Overview
This project developed a chatbot that provided information and support for individuals affected by breast cancer, addressing the critical need for accessible and reliable resources. The chatbot leveraged advanced NLP techniques and real-time data extraction from reputable medical websites.
Introduction
Breast cancer is a significant health concern, with 2.3 million cases globally and 685,000 deaths in 2020. In the US alone, there were over 200,000 new cases annually. The project tackled issues such as the lack of accessible resources, overwhelmed patients, healthcare disparities, and financial and geographic barriers.
Role of Chatbot
The chatbot:
- Provided information about breast cancer risk factors, symptoms, and prevention.
- Answered user queries related to breast health.
- Supported patients throughout their healthcare journey.
Design Modules
1. **Data Extraction**
- Used Selenium, Beautiful Soup, and Scrapy for real-time data extraction from websites like Medscape, Medline, American Cancer Society, and CDC.

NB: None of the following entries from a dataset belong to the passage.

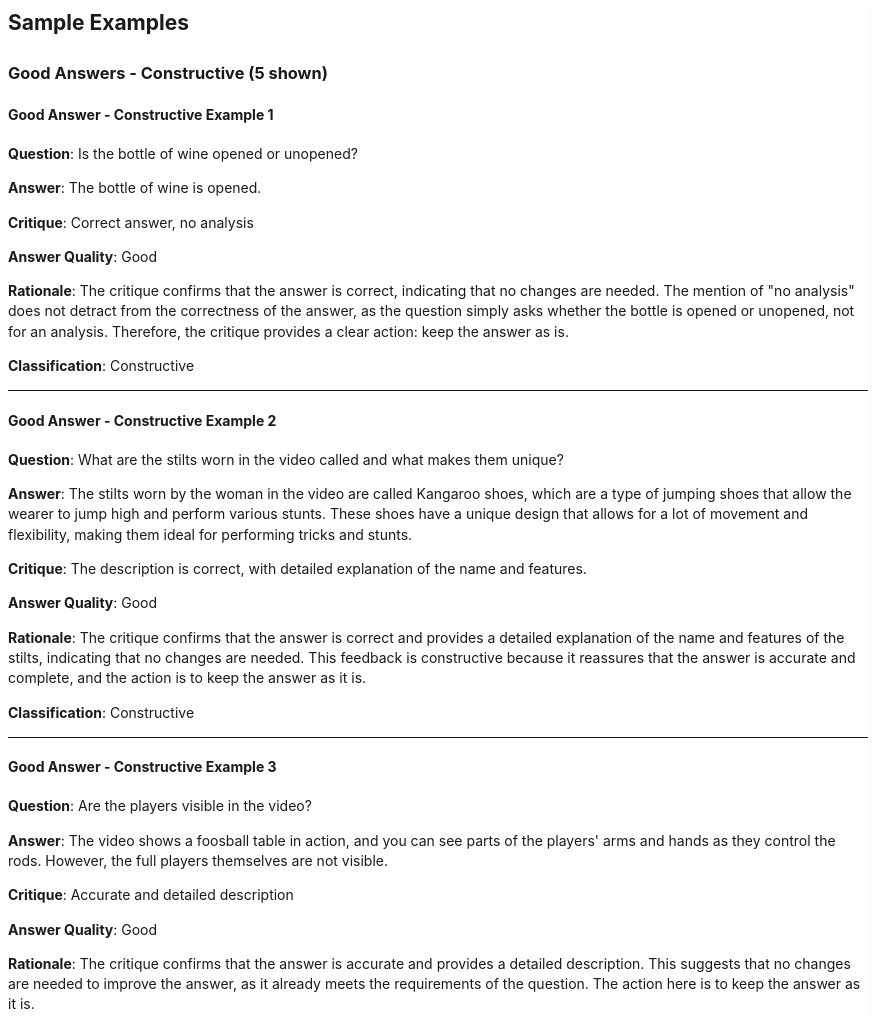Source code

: ## Sample Examples

### Good Answers - Constructive (5 shown)

#### Good Answer - Constructive Example 1

**Question**: Is the bottle of wine opened or unopened?

**Answer**: The bottle of wine is opened.

**Critique**: Correct answer, no analysis

**Answer Quality**: Good

**Rationale**: The critique confirms that the answer is correct, indicating that no changes are needed. The mention of "no analysis" does not detract from the correctness of the answer, as the question simply asks whether the bottle is opened or unopened, not for an analysis. Therefore, the critique provides a clear action: keep the answer as is.

**Classification**: Constructive

---

#### Good Answer - Constructive Example 2

**Question**: What are the stilts worn in the video called and what makes them unique?

**Answer**: The stilts worn by the woman in the video are called Kangaroo shoes, which are a type of jumping shoes that allow the wearer to jump high and perform various stunts. These shoes have a unique design that allows for a lot of movement and flexibility, making them ideal for performing tricks and stunts.

**Critique**: The description is correct, with detailed explanation of the name and features.

**Answer Quality**: Good

**Rationale**: The critique confirms that the answer is correct and provides a detailed explanation of the name and features of the stilts, indicating that no changes are needed. This feedback is constructive because it reassures that the answer is accurate and complete, and the action is to keep the answer as it is.

**Classification**: Constructive

---

#### Good Answer - Constructive Example 3

**Question**: Are the players visible in the video?

**Answer**: The video shows a foosball table in action, and you can see parts of the players' arms and hands as they control the rods. However, the full players themselves are not visible.

**Critique**: Accurate and detailed description

**Answer Quality**: Good

**Rationale**: The critique confirms that the answer is accurate and provides a detailed description. This suggests that no changes are needed to improve the answer, as it already meets the requirements of the question. The action here is to keep the answer as it is.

- Extracted data in a structured format: Question | Answer | Patterns | Tags | Source.
2. **Chatbot Model Design**
- Implemented intent classification using transformers like BERT, RoBERTa, and ALBERT to understand and generate human-like language responses.
3. **Front End and Backend Design**
- Developed a user-friendly chat interface using Streamlit.

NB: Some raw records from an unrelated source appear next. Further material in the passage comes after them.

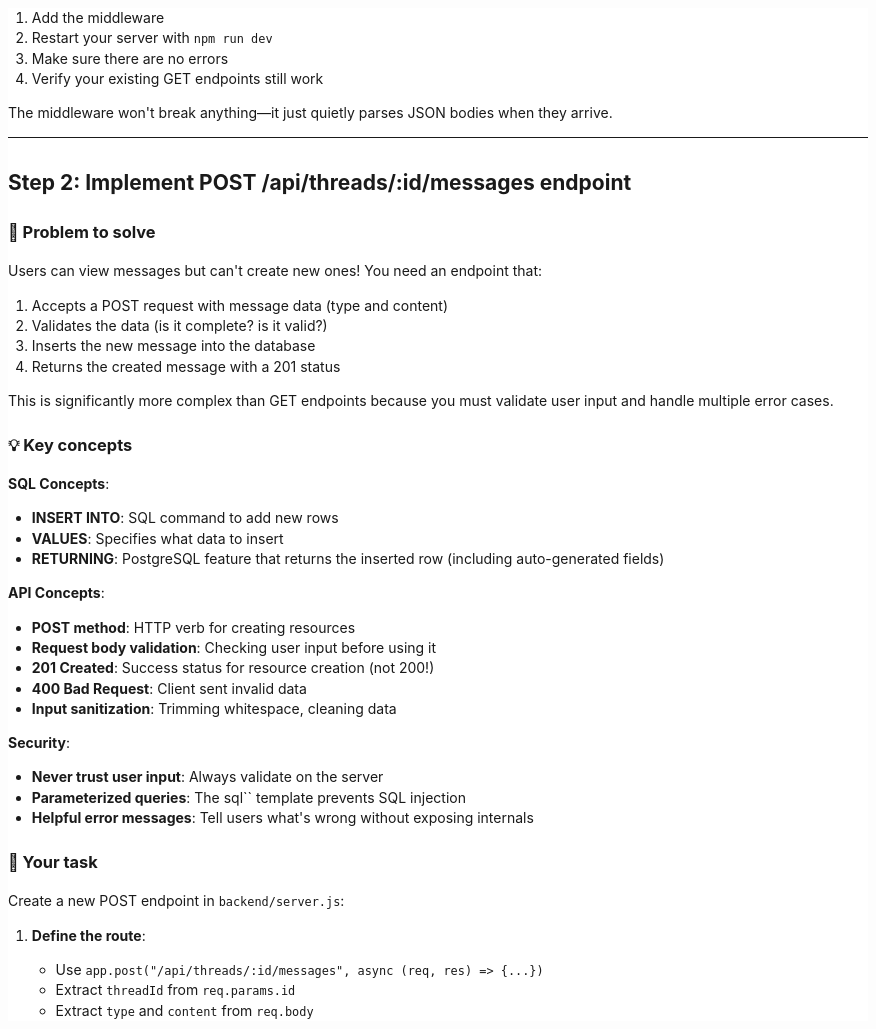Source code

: 1. Add the middleware
2. Restart your server with `npm run dev`
3. Make sure there are no errors
4. Verify your existing GET endpoints still work

The middleware won't break anything—it just quietly parses JSON bodies when they arrive.

---

<a name="step-2"></a>

## Step 2: Implement POST /api/threads/:id/messages endpoint

### 🤔 Problem to solve

Users can view messages but can't create new ones! You need an endpoint that:

1. Accepts a POST request with message data (type and content)
2. Validates the data (is it complete? is it valid?)
3. Inserts the new message into the database
4. Returns the created message with a 201 status

This is significantly more complex than GET endpoints because you must validate user input and handle multiple error cases.

### 💡 Key concepts

**SQL Concepts**:

- **INSERT INTO**: SQL command to add new rows
- **VALUES**: Specifies what data to insert
- **RETURNING**: PostgreSQL feature that returns the inserted row (including auto-generated fields)

**API Concepts**:

- **POST method**: HTTP verb for creating resources
- **Request body validation**: Checking user input before using it
- **201 Created**: Success status for resource creation (not 200!)
- **400 Bad Request**: Client sent invalid data
- **Input sanitization**: Trimming whitespace, cleaning data

**Security**:

- **Never trust user input**: Always validate on the server
- **Parameterized queries**: The sql`` template prevents SQL injection
- **Helpful error messages**: Tell users what's wrong without exposing internals

### 📝 Your task

Create a new POST endpoint in `backend/server.js`:

1. **Define the route**:

   - Use `app.post("/api/threads/:id/messages", async (req, res) => {...})`
   - Extract `threadId` from `req.params.id`
   - Extract `type` and `content` from `req.body`
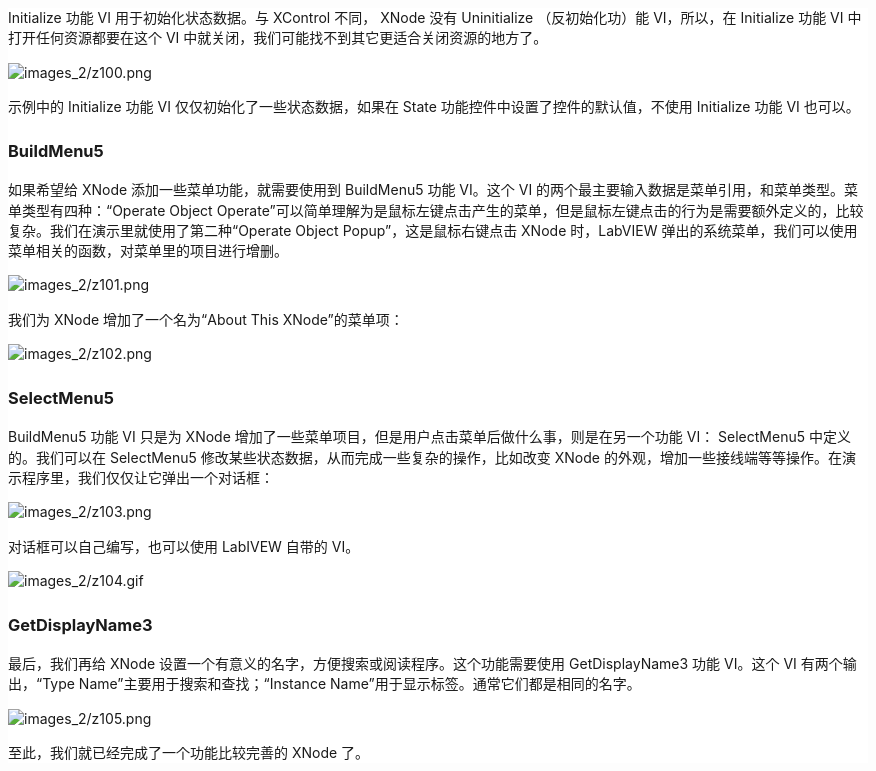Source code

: Initialize 功能 VI 用于初始化状态数据。与 XControl 不同， XNode 没有 Uninitialize （反初始化功）能 VI，所以，在 Initialize 功能 VI 中打开任何资源都要在这个 VI 中就关闭，我们可能找不到其它更适合关闭资源的地方了。

![images_2/z100.png](images_2/z100.png "GenerateCode")

示例中的 Initialize 功能 VI 仅仅初始化了一些状态数据，如果在 State 功能控件中设置了控件的默认值，不使用 Initialize 功能 VI 也可以。

### BuildMenu5

如果希望给 XNode 添加一些菜单功能，就需要使用到 BuildMenu5 功能 VI。这个 VI 的两个最主要输入数据是菜单引用，和菜单类型。菜单类型有四种：“Operate Object Operate”可以简单理解为是鼠标左键点击产生的菜单，但是鼠标左键点击的行为是需要额外定义的，比较复杂。我们在演示里就使用了第二种“Operate Object Popup”，这是鼠标右键点击 XNode 时，LabVIEW 弹出的系统菜单，我们可以使用菜单相关的函数，对菜单里的项目进行增删。

![images_2/z101.png](images_2/z101.png "BuildMenu5")

我们为 XNode 增加了一个名为“About This XNode”的菜单项：

![images_2/z102.png](images_2/z102.png "右键菜单")

### SelectMenu5

BuildMenu5 功能 VI 只是为 XNode 增加了一些菜单项目，但是用户点击菜单后做什么事，则是在另一个功能 VI： SelectMenu5 中定义的。我们可以在 SelectMenu5 修改某些状态数据，从而完成一些复杂的操作，比如改变 XNode 的外观，增加一些接线端等等操作。在演示程序里，我们仅仅让它弹出一个对话框：

![images_2/z103.png](images_2/z103.png "SelectMenu5")

对话框可以自己编写，也可以使用 LabIVEW 自带的 VI。

![images_2/z104.gif](images_2/z104.gif "SelectMenu5")

### GetDisplayName3

最后，我们再给 XNode 设置一个有意义的名字，方便搜索或阅读程序。这个功能需要使用 GetDisplayName3 功能 VI。这个 VI 有两个输出，“Type Name”主要用于搜索和查找；“Instance Name”用于显示标签。通常它们都是相同的名字。

![images_2/z105.png](images_2/z105.png "GetDisplayName3")

至此，我们就已经完成了一个功能比较完善的 XNode 了。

- Provided a text input box, message display area, scrolling functionality, and UI elements for interaction.- Integration and Deployment
- Deployed the project using Streamlit to create and share the web app easily.
Intent Classification
Intent classification was crucial for understanding and accurately responding to user queries. By employing advanced techniques such as transformers, the chatbot could interpret the user’s intent and generate appropriate responses.
- Transformers: Models like BERT, RoBERTa, and ALBERT utilized transformers, which leveraged self-attention mechanisms to weigh the importance of different words in a sentence.

Conclusion
This project developed a chatbot that answered breast cancer-related questions using advanced NLP techniques. The team had a clear plan and defined roles to ensure effective project completion. Future enhancements could include implementing a Named Entity Recognition system and extending the chatbot to cover other diseases.